Little and often, little and often. This is my new blogging mantra.
A little project that I mentioned at UKNGS2012 is one Lex Nederbragt and I have been kicking around for a little while called Seqbench, but I've only just got time to publish about it on the blog.
It's quite a simple idea: a meta-database containing information and links to sequencing datasets with known reference sequences. It's not a sequence archive like NCBI SRA or ENA. It simply contains what we consider to be the most useful meta-data for a sequencing run, as well as direct links to the FASTQ or SFF files, where available (often via SRA/ENA).
To start with we have focused on E. coli which is probably the most sequenced bacterial species (assuming you don't count mitochondria). The two strains we have focused on are K-12 MG1655 and the O104:H4 STEC from last year's Germany outbreak. So far we have collected almost 150 runs from a huge diversity of instruments including Illumina GA2, HiSeq, MiSeq, 454 GS Junior, 454 GS FLX, 454 GS FLX+, Ion PGM (314, 316, 318 chips) and PacBio. You've also got a variety of read lengths from 100 bases up to 15kb, with insert libraries between 180 bases and 8000 bases!
We couldn't just use SRA because a) many of the datasets are not in there b) the metadata is often incomplete and inconsistently encoded. Just to get this far has been a fair amount of work, trawling the short read archives, the literature and manufacturer's websites for datasets. It is not yet complete.
The data is available in a public Google Fusion Table, which permits easy export to CSV.
You can even access this via a SQL interface using the Google Fusion Table API, e.g. with a command-line interface like Pfusion.
The dataset is under active curation by Lex and myself. When it is stable I plan to deposit it with a service that assigns a DOI to it, perhaps Figshare or GigaDB so it can be cited easily.
What's the point of such a dataset? Well, we find it extremely helpful for training purposes. For example, Lex and I used it to give a course on de novo assembly. We got the students to assemble different datasets and combinations of datasets and compare their results live, putting their results into a live edited Google Doc (very cool).

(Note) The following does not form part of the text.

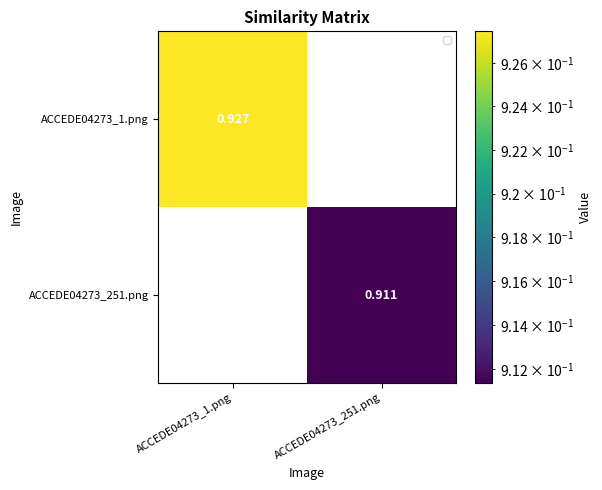

Is the value of ACCEDE04273_1.png at ACCEDE04273_1.png greater than the value of ACCEDE04273_251.png at ACCEDE04273_251.png?

Yes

I used it again to help give a course on de novo assembly, alignment and SNP calling at SBTM12 (more on this in a forthcoming post, course booklet here).
I also think it would be an awesome resource if you were building bioinformatics software or pipelines, particularly assemblers, aligners or variant callers as the strains have "known truth" reference sequences (although they may have an error or two). You could also use it to do platform comparisons.
No doubt you could think of some other things to use it for as well!
Comments, thoughts on the dataset and its usability welcome below please.